Dengan bunyi kertak, pengiriman melalui kristal komunikasi terputus. Kemudian, emosi yang bertumpuk dalam dirinya juga menggertak.

"Agghhhh!!!" Naigrat berderu dengan menderitanya. "Kenapa!? Kenapa kenapa kenapa!?!?" Menghadap pada langit-langitnya, dia keluarkan semua kekecewaannya.

Diri mekanis yang telah dia buat di sudut otaknya? Sudah dia buang benda menjijikkan itu ke dalam tong sampah dan merobek-robeknya sampai kecil.

"Kenapa... kenapa..."

Ledakkan emosi ini pun mulai mereda, dan deruannya berubah menjadi seduan halus. Air mata melimpah di matanya sebelum menetes ke lututnya, menodai roknya.

Naigrat pernah memilih untuk jadi wanita yang kuat. Seseorang yang bisa diandalkan oleh anak-anak. Seseorang yang bisa menjadi sesuatu yang seperti sosok ibu bagi anak-anak itu yang tidak pernah miliki ibu .

Atau setidaknya, bisa menjadi seseorang yang bisa bertingkah begitu.

Hari itu, dia bersumpah pada dirinya sendiri. Apapun yang terjadi, dia tidak boleh menangis. Hanya anak-anak itu yang benar-benar butuh menangis, seseorang yang benar merasakan takut. Jadi Naigrat harus bisa ada di sana untuk menghentikan tangisan mereka. Betapapun dia merasa kecewa atau betapapun perasaan yang dia tahan, dia harus bisa mendukung anak-anak itu dengan senyuman.

Bodoh sekali... bagaimana bisa aku seperti itu? Bagaimana bisa aku menghentikan tangisan mereka kalau aku sendiri tidak bisa menghentikan tangisanku?

Kegagalan dari seorang wanita tangguh yang menangis seperti bayi. Tidak ada yang menenangkannya. Tidak ada yang mau menghentikan tangisan dia. Jadi dia menangis, dan menangis, dan menangis, tanpa terlihat akhir dari tangisan ini.

"Permisi masuk! Darurat!"

"Naigrat, kamu di sini?"

"B-B-Bahaya!"

Hal itu terjadi secara tiba-tiba. Pintunya terbuka dengan sangat kuat hingga bisa saja hancur, kemudian tiga peri kecil melompat masuk. Beruntung, dia masih menghadap kristal komunikasi sehingga hanya punggungnya saja yang bisa nampak dari pintu.

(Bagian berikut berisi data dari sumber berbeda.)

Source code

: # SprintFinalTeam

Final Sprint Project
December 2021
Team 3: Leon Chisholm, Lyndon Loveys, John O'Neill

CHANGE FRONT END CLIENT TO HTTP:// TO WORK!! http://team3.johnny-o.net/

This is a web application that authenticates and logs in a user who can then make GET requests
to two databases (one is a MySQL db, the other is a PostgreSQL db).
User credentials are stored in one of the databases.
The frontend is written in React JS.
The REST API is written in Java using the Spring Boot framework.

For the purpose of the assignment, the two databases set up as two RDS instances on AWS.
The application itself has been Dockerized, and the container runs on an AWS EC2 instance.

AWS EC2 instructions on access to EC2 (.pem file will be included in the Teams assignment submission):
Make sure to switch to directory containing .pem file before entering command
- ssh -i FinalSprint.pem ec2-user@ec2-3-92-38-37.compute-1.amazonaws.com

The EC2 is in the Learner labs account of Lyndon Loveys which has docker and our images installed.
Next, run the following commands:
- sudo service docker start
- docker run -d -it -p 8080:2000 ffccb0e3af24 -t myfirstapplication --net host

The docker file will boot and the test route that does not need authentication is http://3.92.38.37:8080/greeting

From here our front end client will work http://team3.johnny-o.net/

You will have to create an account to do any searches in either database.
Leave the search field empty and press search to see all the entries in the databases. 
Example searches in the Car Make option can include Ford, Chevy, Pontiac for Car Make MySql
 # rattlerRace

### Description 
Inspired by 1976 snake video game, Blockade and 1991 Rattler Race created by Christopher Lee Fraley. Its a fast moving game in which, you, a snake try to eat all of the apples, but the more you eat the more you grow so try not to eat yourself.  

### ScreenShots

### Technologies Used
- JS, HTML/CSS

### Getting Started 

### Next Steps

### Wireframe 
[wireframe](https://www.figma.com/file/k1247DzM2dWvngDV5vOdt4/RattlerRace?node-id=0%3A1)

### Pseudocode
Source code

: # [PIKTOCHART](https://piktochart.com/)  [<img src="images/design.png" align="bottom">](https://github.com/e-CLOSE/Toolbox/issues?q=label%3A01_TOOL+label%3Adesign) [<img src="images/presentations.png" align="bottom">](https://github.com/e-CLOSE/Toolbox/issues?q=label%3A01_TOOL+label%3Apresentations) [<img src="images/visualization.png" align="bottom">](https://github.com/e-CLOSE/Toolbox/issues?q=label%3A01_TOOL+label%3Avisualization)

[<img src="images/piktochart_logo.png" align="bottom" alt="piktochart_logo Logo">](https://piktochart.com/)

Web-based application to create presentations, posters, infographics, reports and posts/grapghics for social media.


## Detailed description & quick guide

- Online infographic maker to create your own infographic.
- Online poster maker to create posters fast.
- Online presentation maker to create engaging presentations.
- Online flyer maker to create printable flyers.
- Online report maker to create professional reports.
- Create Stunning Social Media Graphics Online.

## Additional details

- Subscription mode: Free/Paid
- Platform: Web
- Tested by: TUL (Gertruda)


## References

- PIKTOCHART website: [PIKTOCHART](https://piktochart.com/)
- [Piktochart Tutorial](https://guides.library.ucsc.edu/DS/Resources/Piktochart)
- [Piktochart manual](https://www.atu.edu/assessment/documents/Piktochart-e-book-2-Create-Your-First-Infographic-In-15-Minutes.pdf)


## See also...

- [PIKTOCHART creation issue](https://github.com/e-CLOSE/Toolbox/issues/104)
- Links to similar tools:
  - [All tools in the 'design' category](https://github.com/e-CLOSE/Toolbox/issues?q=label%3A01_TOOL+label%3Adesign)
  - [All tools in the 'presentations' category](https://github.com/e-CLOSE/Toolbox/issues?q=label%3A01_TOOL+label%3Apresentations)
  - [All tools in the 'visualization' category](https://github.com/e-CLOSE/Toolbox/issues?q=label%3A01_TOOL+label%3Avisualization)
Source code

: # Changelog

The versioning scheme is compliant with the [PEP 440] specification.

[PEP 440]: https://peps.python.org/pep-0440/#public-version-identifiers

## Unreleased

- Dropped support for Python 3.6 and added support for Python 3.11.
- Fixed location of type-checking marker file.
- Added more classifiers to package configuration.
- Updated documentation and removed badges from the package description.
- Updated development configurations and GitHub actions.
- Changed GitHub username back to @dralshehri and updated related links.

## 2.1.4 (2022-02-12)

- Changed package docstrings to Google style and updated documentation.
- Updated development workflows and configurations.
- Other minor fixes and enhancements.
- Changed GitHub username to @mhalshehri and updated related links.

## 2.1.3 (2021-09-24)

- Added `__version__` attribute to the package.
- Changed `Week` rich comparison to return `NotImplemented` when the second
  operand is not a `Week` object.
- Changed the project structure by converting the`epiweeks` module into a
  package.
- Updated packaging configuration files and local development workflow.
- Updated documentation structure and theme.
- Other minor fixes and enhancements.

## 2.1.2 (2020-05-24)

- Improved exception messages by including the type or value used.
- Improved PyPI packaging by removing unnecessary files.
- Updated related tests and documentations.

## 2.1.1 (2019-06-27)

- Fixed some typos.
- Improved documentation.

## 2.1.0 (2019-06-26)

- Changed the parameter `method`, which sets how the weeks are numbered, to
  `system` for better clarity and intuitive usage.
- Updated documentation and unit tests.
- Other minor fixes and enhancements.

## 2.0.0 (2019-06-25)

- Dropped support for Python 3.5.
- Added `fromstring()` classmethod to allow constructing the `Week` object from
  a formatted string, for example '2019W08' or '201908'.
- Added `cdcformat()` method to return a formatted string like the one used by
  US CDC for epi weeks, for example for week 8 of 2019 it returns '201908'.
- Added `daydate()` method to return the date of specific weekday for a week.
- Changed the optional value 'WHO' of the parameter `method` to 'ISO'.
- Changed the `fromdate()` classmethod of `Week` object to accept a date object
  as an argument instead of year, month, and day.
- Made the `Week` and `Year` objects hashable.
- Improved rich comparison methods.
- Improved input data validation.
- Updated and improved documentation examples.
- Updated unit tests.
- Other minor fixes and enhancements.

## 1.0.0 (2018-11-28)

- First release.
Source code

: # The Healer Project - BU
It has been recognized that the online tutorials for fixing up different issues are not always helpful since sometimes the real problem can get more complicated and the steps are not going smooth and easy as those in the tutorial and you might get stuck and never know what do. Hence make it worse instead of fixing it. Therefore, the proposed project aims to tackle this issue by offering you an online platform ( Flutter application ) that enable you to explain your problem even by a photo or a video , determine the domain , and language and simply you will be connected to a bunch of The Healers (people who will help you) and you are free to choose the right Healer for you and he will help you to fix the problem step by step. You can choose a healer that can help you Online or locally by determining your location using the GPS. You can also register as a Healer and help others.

Jika dia bisa menahan tangisnya sedikit, anak-anak itu tidak akan melihatnya dalam keadaan yang menyedihkan ini.

"H-Hei, ketuk dulu sebelum masuk." Dia memarahi mereka dengan pelan dengan masih tidak menghadap mereka, dia mencoba menyembunyikan suara gemetarnya.

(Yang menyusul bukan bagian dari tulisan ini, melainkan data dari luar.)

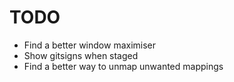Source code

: # TODO
- Find a better window maximiser
- Show gitsigns when staged
- Find a better way to unmap unwanted mappings

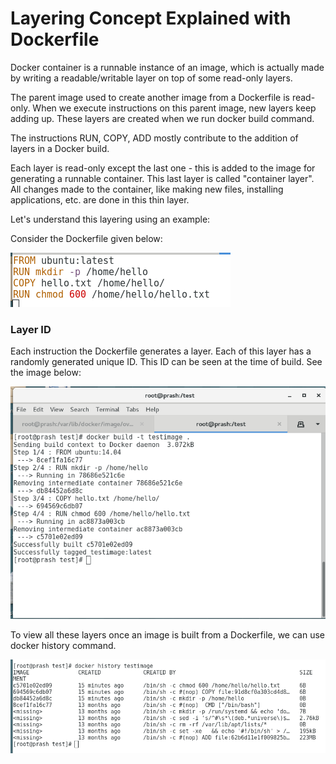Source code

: # Layering Concept Explained with Dockerfile

Docker container is a runnable instance of an image, which is actually made by writing a readable/writable layer on top of some read-only layers. 

The parent image used to create another image from a Dockerfile is read-only. When we execute instructions on this parent image, new layers keep adding up.
These layers are created when we run docker build command. 

The instructions RUN, COPY, ADD mostly contribute to the addition of layers in a Docker build. 

Each layer is read-only except the last one - this is added to the image for generating a runnable container. This last layer is called "container layer". All changes made to the container, like making new files, installing applications, etc. are done in this thin layer.

Let's understand this layering using an example:

Consider the Dockerfile given below:

![Docker layers in Dockerfile](https://github.com/Prashansa-K/Docker/blob/master/Writing%20Dockerfiles/layering1.png)

### Layer ID
Each instruction the Dockerfile generates a layer. Each of this layer has a randomly generated unique ID. This ID can be seen at the time of build. See the image below:

![Docker layers during Build](https://github.com/Prashansa-K/Docker/blob/master/Writing%20Dockerfiles/layering2.png)

To view all these layers once an image is built from a Dockerfile, we can use docker history command.

![Docker history](https://github.com/Prashansa-K/Docker/blob/master/Writing%20Dockerfiles/layering3.png)






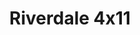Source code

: ---
layout: episodios
title: "Riverdale 4x11"
url_serie_padre: 'riverdale-temporada-4'
category: 'series'
capitulo: 'yes'
anio: '2019'
prev: 'capitulo-10'
proximo: ''
sandbox: allow-same-origin allow-forms
idioma: 'Subtitulado'
reproductor: 'onlystream'
calidad: 'Full HD'
subtitulo: 'si'
archivo: 'riverdale4x05.vtt'
reproductores: ["https://upstream.to/embed-su1zkyfwou6y.html"]
tags:
- Drama
---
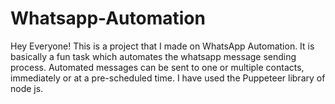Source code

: # Whatsapp-Automation

Hey Everyone!
This is a project that I made on WhatsApp Automation. It is basically a fun task which automates the whatsapp message sending process. Automated messages can be sent to one or multiple contacts, immediately or at a pre-scheduled time.
I have used the Puppeteer library of node js.
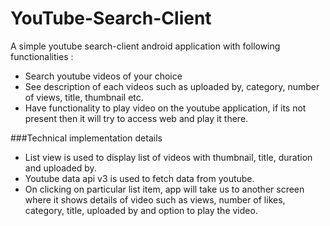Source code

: # YouTube-Search-Client
A simple youtube search-client  android application with following functionalities :
- Search youtube videos of your choice
- See description of each videos such as uploaded by, category, number of views, title, thumbnail etc.
- Have functionality to play video on the youtube application, if its not present then it will try to access web and play it there.

###Technical implementation details

- List view is used to display list of videos with thumbnail, title, duration and uploaded by.
- Youtube data api v3 is used to fetch data from youtube.
- On clicking on particular list item, app will take us to another screen where it shows details of video such as views, number of likes, category, title, uploaded by and option to play the video.

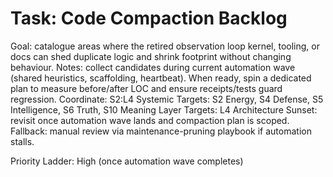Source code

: # Task: Code Compaction Backlog
Goal: catalogue areas where the retired observation loop kernel, tooling, or docs can shed duplicate logic and shrink footprint without changing behaviour.
Notes: collect candidates during current automation wave (shared heuristics, scaffolding, heartbeat). When ready, spin a dedicated plan to measure before/after LOC and ensure receipts/tests guard regression.
Coordinate: S2:L4
Systemic Targets: S2 Energy, S4 Defense, S5 Intelligence, S6 Truth, S10 Meaning
Layer Targets: L4 Architecture
Sunset: revisit once automation wave lands and compaction plan is scoped.
Fallback: manual review via maintenance-pruning playbook if automation stalls.

Priority Ladder: High (once automation wave completes)
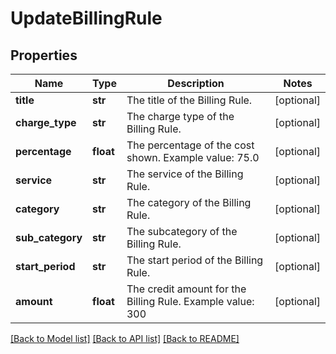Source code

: # UpdateBillingRule

## Properties
Name | Type | Description | Notes
------------ | ------------- | ------------- | -------------
**title** | **str** | The title of the Billing Rule. | [optional] 
**charge_type** | **str** | The charge type of the Billing Rule. | [optional] 
**percentage** | **float** | The percentage of the cost shown. Example value: 75.0 | [optional] 
**service** | **str** | The service of the Billing Rule. | [optional] 
**category** | **str** | The category of the Billing Rule. | [optional] 
**sub_category** | **str** | The subcategory of the Billing Rule. | [optional] 
**start_period** | **str** | The start period of the Billing Rule. | [optional] 
**amount** | **float** | The credit amount for the Billing Rule. Example value: 300 | [optional] 

[[Back to Model list]](../README.md#documentation-for-models) [[Back to API list]](../README.md#documentation-for-api-endpoints) [[Back to README]](../README.md)



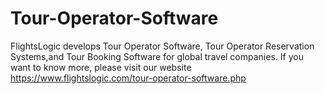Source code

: # Tour-Operator-Software
FlightsLogic develops Tour Operator Software, Tour Operator Reservation Systems,and Tour Booking Software for global travel companies.  If you want to know more, please visit our website https://www.flightslogic.com/tour-operator-software.php
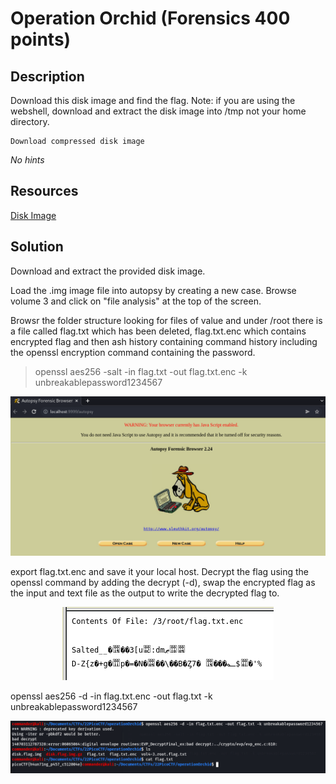# Operation Orchid (Forensics 400 points) 

## Description

Download this disk image and find the flag. Note: if you are using the webshell, download and extract the disk image into /tmp not your home directory.

    Download compressed disk image

*No hints*

## Resources

[Disk Image]()

## Solution

Download and extract the provided disk image.

Load the .img image file into autopsy by creating a new case. Browse volume 3 and click on "file analysis" at the top of the screen.

Browsr the folder structure looking for files of value and under /root there is a file called flag.txt which has been deleted, flag.txt.enc which contains encrypted flag and then ash history containing command history including the openssl encryption command containing the password.

>openssl aes256 -salt -in flag.txt -out flag.txt.enc -k unbreakablepassword1234567

<p align="center"><img src="_images/1.png"></p>

export flag.txt.enc and save it your local host. Decrypt the flag using the openssl command by adding the decrypt (-d), swap the encrypted flag as the input and text file as the output to write the decrypted flag to.

<p align="center"><img src="_images/3.png"></p>

openssl aes256 -d -in flag.txt.enc -out flag.txt -k unbreakablepassword1234567

<p align="center"><img src="_images/2.png"></p>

"Tidak ada waktu! Ini darurat!"

"Cepat! Kita harus buru-buru!"

"Kalau tidak sekarang, mereka akan mati!"

Mati? Oh... mungkin mereka membicarakan itu, ya? Jika mereka membicarakan Kutori, tentunya Naigrat sudah tahu. Tapi seharusnya tiga hari lagi. Kutori, sebagai peri tertua, di luar dia selalu bertingkah laku seperti orang dewasa, tapi di dalam dia hanyalah anak kecil. Anak kecil manja yang menolak untuk bertingkah seperti begitu, dan juga...

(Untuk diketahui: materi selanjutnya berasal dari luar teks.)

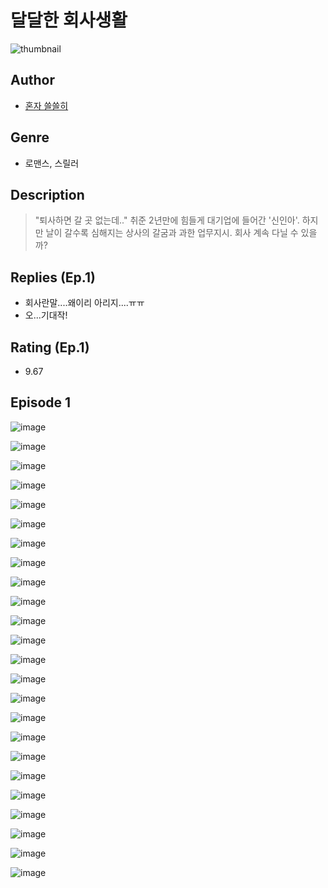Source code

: # 달달한 회사생활
![thumbnail](https://image-comic.pstatic.net/user_contents_data/challenge_comic/2023/05/24/354344/upload_7220167838780372278_480x623.jpeg)

## Author
- [혼자 쓸쓸히](https://comic.naver.com/artistTitle?id=354344)

## Genre
- 로맨스, 스릴러

## Description
> "퇴사하면 갈 곳 없는데.." 취준 2년만에 힘들게 대기업에 들어간 '신인아'. 하지만 날이 갈수록 심해지는 상사의 갈굼과 과한 업무지시. 회사 계속 다닐 수 있을까?

## Replies (Ep.1)
- 회사란말....왜이리 아리지....ㅠㅠ
- 오...기대작!

## Rating (Ep.1)
- 9.67

## Episode 1
![image](https://image-comic.pstatic.net/user_contents_data/challenge_comic/2023/05/24/354344/upload_7148446484934047843.jpeg)

![image](https://image-comic.pstatic.net/user_contents_data/challenge_comic/2023/05/24/354344/upload_3919929592934381109.jpeg)

![image](https://image-comic.pstatic.net/user_contents_data/challenge_comic/2023/05/24/354344/upload_3847031074465276513.jpeg)

![image](https://image-comic.pstatic.net/user_contents_data/challenge_comic/2023/05/24/354344/upload_7377520920110838321.jpeg)

![image](https://image-comic.pstatic.net/user_contents_data/challenge_comic/2023/05/24/354344/upload_3631361877179643954.jpeg)

![image](https://image-comic.pstatic.net/user_contents_data/challenge_comic/2023/05/24/354344/upload_4122261937372291892.jpeg)

![image](https://image-comic.pstatic.net/user_contents_data/challenge_comic/2023/05/24/354344/upload_7162187082498650169.jpeg)

![image](https://image-comic.pstatic.net/user_contents_data/challenge_comic/2023/05/24/354344/upload_4135493263574578790.jpeg)

![image](https://image-comic.pstatic.net/user_contents_data/challenge_comic/2023/05/24/354344/upload_7293407412147009843.jpeg)

![image](https://image-comic.pstatic.net/user_contents_data/challenge_comic/2023/05/24/354344/upload_7148398312514008627.jpeg)

![image](https://image-comic.pstatic.net/user_contents_data/challenge_comic/2023/05/24/354344/upload_7075492801703666276.jpeg)

![image](https://image-comic.pstatic.net/user_contents_data/challenge_comic/2023/05/24/354344/upload_7161340672541341496.jpeg)

![image](https://image-comic.pstatic.net/user_contents_data/challenge_comic/2023/05/24/354344/upload_3473743372058179169.jpeg)

![image](https://image-comic.pstatic.net/user_contents_data/challenge_comic/2023/05/24/354344/upload_4049691777793353059.jpeg)

![image](https://image-comic.pstatic.net/user_contents_data/challenge_comic/2023/05/24/354344/upload_3833468619924650295.jpeg)

![image](https://image-comic.pstatic.net/user_contents_data/challenge_comic/2023/05/24/354344/upload_7162188203471234146.jpeg)

![image](https://image-comic.pstatic.net/user_contents_data/challenge_comic/2023/05/24/354344/upload_7161393248038302261.jpeg)

![image](https://image-comic.pstatic.net/user_contents_data/challenge_comic/2023/05/24/354344/upload_3617342906360553830.jpeg)

![image](https://image-comic.pstatic.net/user_contents_data/challenge_comic/2023/05/24/354344/upload_3616500689060128102.jpeg)

![image](https://image-comic.pstatic.net/user_contents_data/challenge_comic/2023/05/24/354344/upload_7075780843816891185.jpeg)

![image](https://image-comic.pstatic.net/user_contents_data/challenge_comic/2023/05/24/354344/upload_7364292716386280243.jpeg)

![image](https://image-comic.pstatic.net/user_contents_data/challenge_comic/2023/05/24/354344/upload_3762023436669629494.jpeg)

![image](https://image-comic.pstatic.net/user_contents_data/challenge_comic/2023/05/24/354344/upload_3689636883348861234.jpeg)

![image](https://image-comic.pstatic.net/user_contents_data/challenge_comic/2023/05/24/354344/upload_7221857590721209138.jpeg)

"Sepertinya Willem akan mati!" Hening.

... eh? Mati? Willem? Satu demi satu kata sampai pada otaknya, yang mana telah dilumpuhkan oleh tangisan-tangisan tadi. Dia hanya duduk dan memproses setiap informasi tadi untuk beberapa saat, hingga...

"Apa yang terjadi!?" dia teriak dan mengambil kotak obat, kemudian berlari ke luar ruangan.